[EXERCISE MATERIAL]

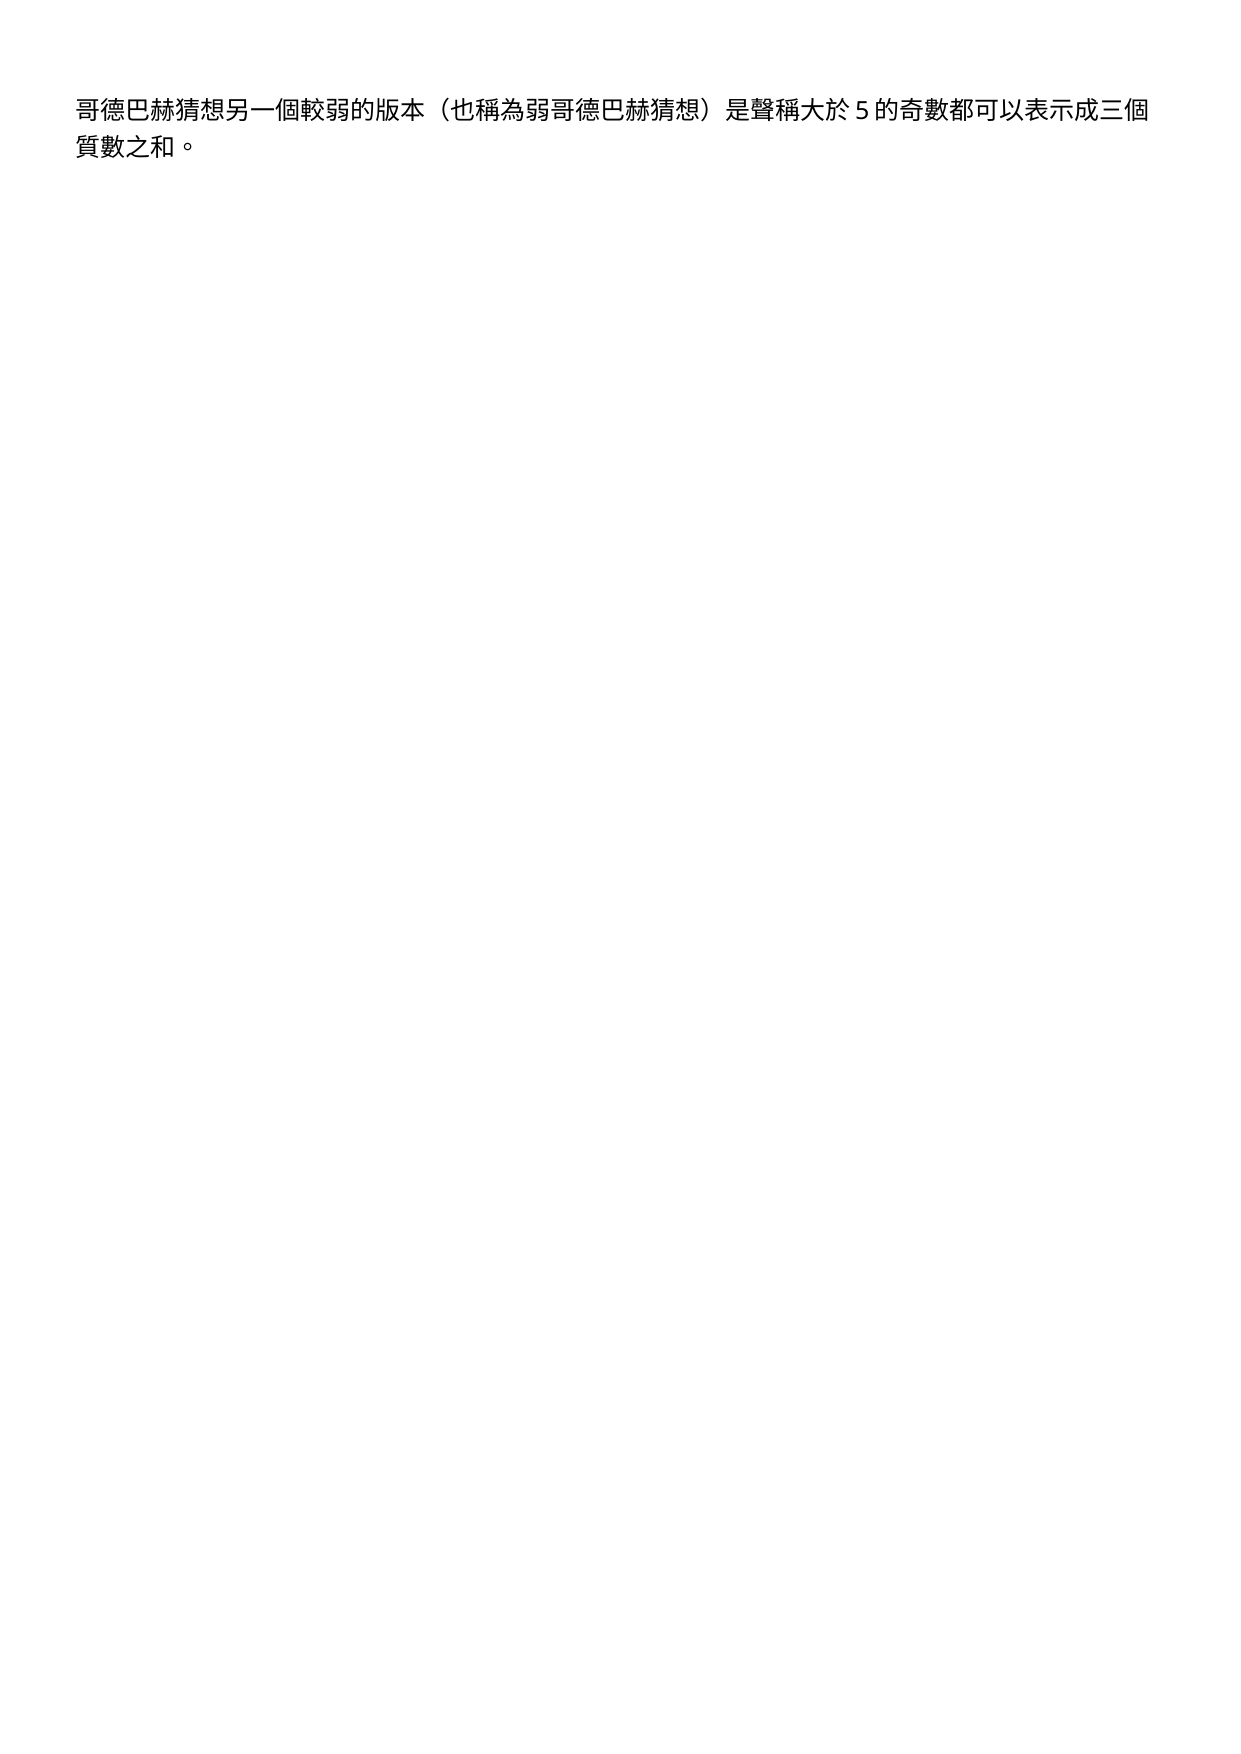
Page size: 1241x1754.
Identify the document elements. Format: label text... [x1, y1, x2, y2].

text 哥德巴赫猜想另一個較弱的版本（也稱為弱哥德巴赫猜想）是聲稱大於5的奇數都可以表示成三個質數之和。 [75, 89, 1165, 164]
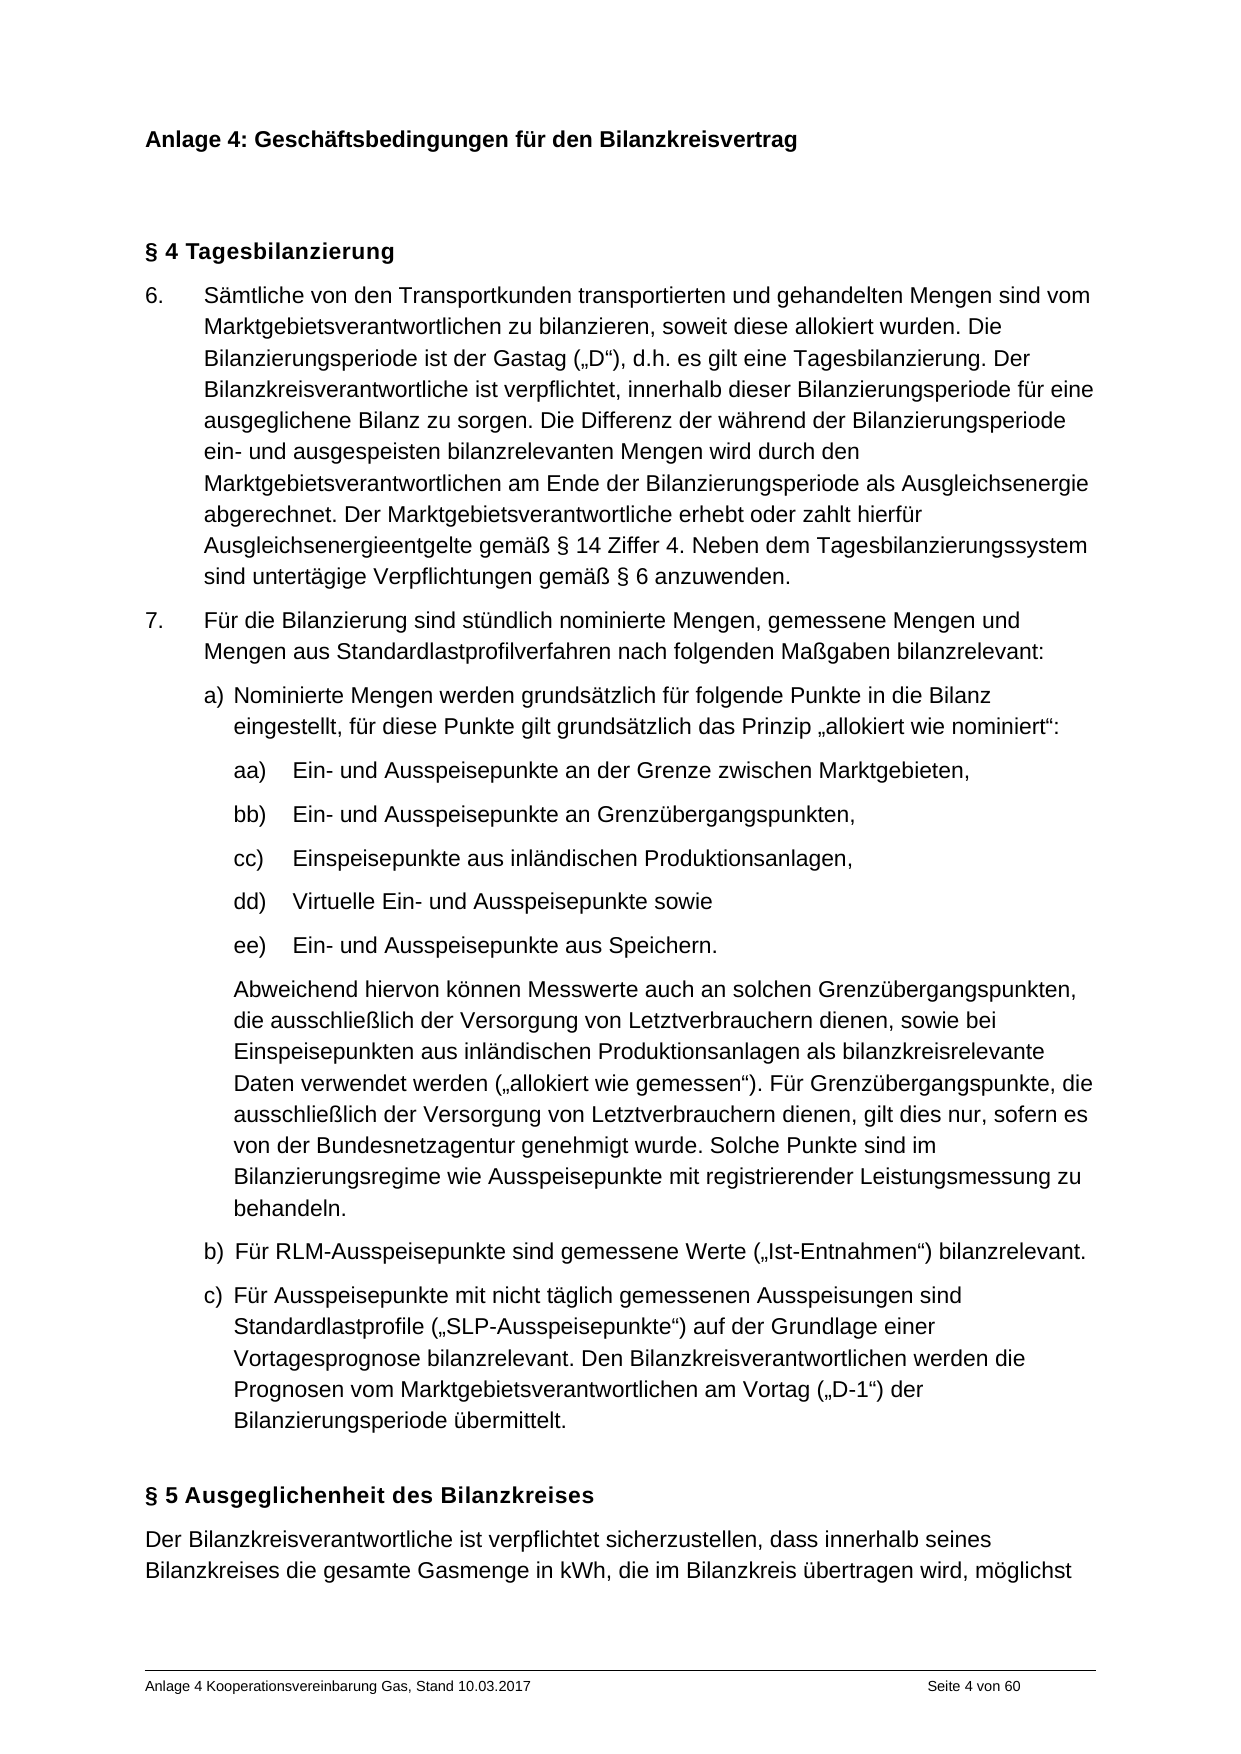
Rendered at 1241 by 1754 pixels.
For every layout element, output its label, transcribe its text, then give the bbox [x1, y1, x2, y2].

[/EXERCISE MATERIAL]

▶ **WHAT YOU SHOULD DO**
Apart from the images, please copy every line of the data exactly as written.

▶ **WRITTEN ANSWER**
Page size: 1241x1754.
Identify the document elements. Format: label text... [x1, y1, x2, y2].

text 哥德巴赫猜想另一個較弱的版本（也稱為弱哥德巴赫猜想）是聲稱大於5的奇數都可以表示成三個質數之和。 [75, 89, 1165, 164]
Rendered at 1241 by 1754 pixels.
For every layout element, output its label, transcribe its text, then give the bbox [x1, y1, x2, y2].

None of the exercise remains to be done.